=== SOURCE MATERIAL ===
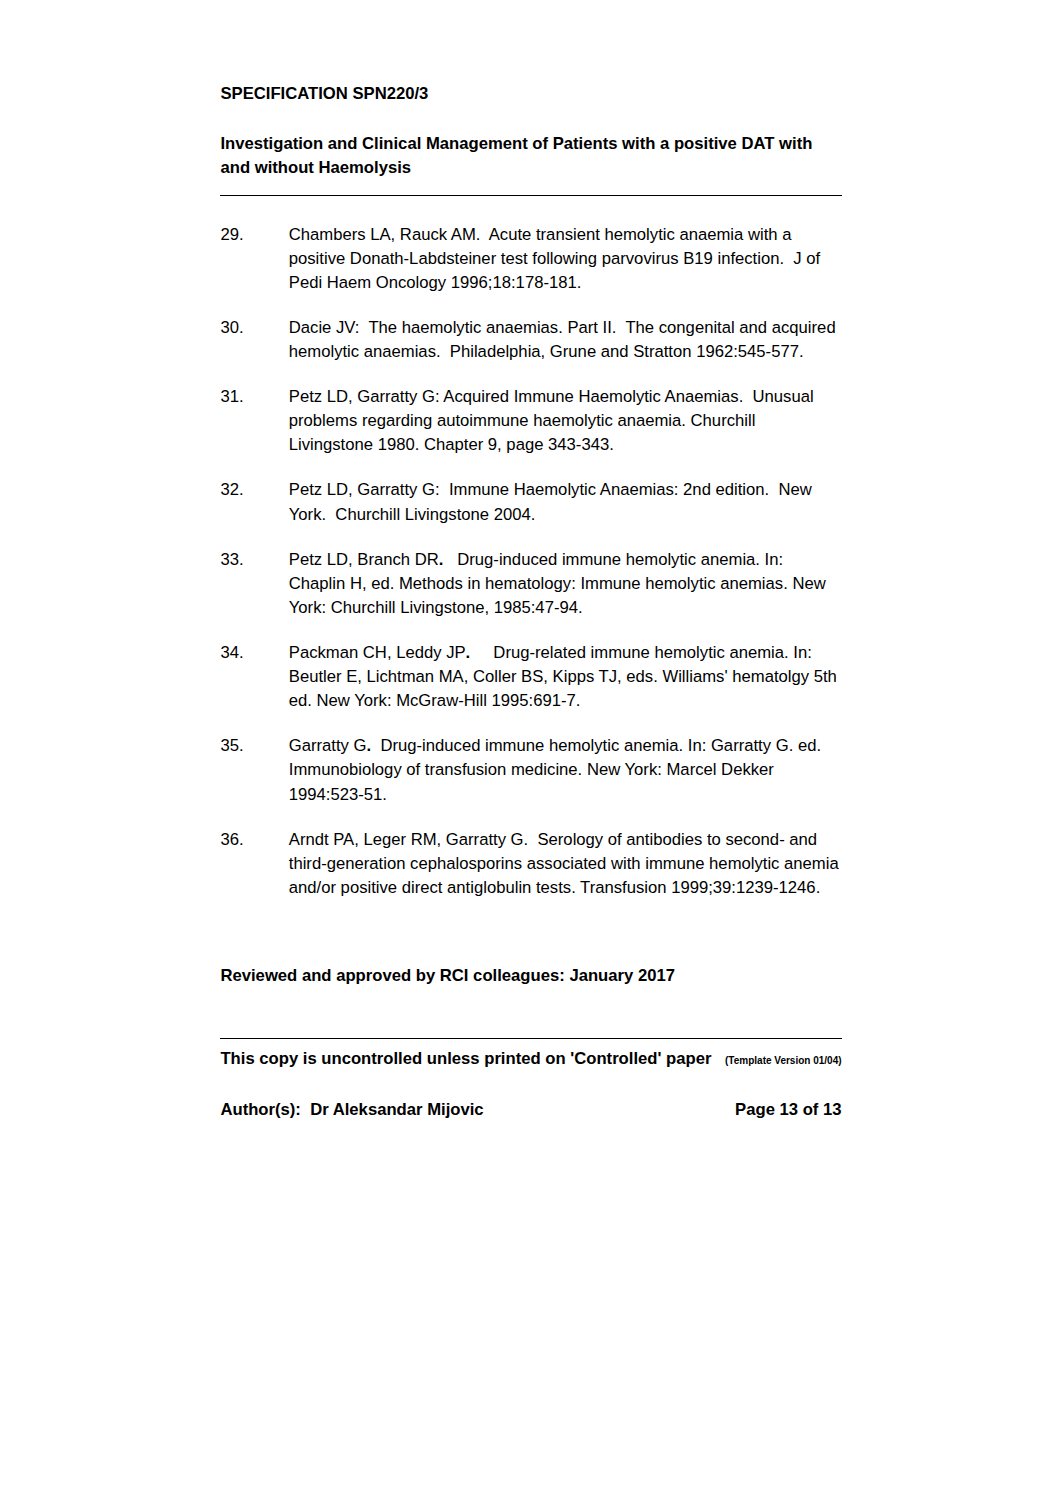SPECIFICATION SPN220/3
Investigation and Clinical Management of Patients with a positive DAT with and without Haemolysis
29. Chambers LA, Rauck AM. Acute transient hemolytic anaemia with a positive Donath-Labdsteiner test following parvovirus B19 infection. J of Pedi Haem Oncology 1996;18:178-181.
30. Dacie JV: The haemolytic anaemias. Part II. The congenital and acquired hemolytic anaemias. Philadelphia, Grune and Stratton 1962:545-577.
31. Petz LD, Garratty G: Acquired Immune Haemolytic Anaemias. Unusual problems regarding autoimmune haemolytic anaemia. Churchill Livingstone 1980. Chapter 9, page 343-343.
32. Petz LD, Garratty G: Immune Haemolytic Anaemias: 2nd edition. New York. Churchill Livingstone 2004.
33. Petz LD, Branch DR. Drug-induced immune hemolytic anemia. In: Chaplin H, ed. Methods in hematology: Immune hemolytic anemias. New York: Churchill Livingstone, 1985:47-94.
34. Packman CH, Leddy JP. Drug-related immune hemolytic anemia. In: Beutler E, Lichtman MA, Coller BS, Kipps TJ, eds. Williams' hematolgy 5th ed. New York: McGraw-Hill 1995:691-7.
35. Garratty G. Drug-induced immune hemolytic anemia. In: Garratty G. ed. Immunobiology of transfusion medicine. New York: Marcel Dekker 1994:523-51.
36. Arndt PA, Leger RM, Garratty G. Serology of antibodies to second- and third-generation cephalosporins associated with immune hemolytic anemia and/or positive direct antiglobulin tests. Transfusion 1999;39:1239-1246.
Reviewed and approved by RCI colleagues: January 2017
This copy is uncontrolled unless printed on 'Controlled' paper (Template Version 01/04)
Author(s): Dr Aleksandar Mijovic Page 13 of 13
===
* [EXERCISE BRIEF]: Print exactly, and only, the lines running from the one that contains "Reviewed and approved" to the last line of the records above.

* [EXPECTED ANSWER]:
Reviewed and approved by RCI colleagues: January 2017
This copy is uncontrolled unless printed on 'Controlled' paper (Template Version 01/04)
Author(s): Dr Aleksandar Mijovic Page 13 of 13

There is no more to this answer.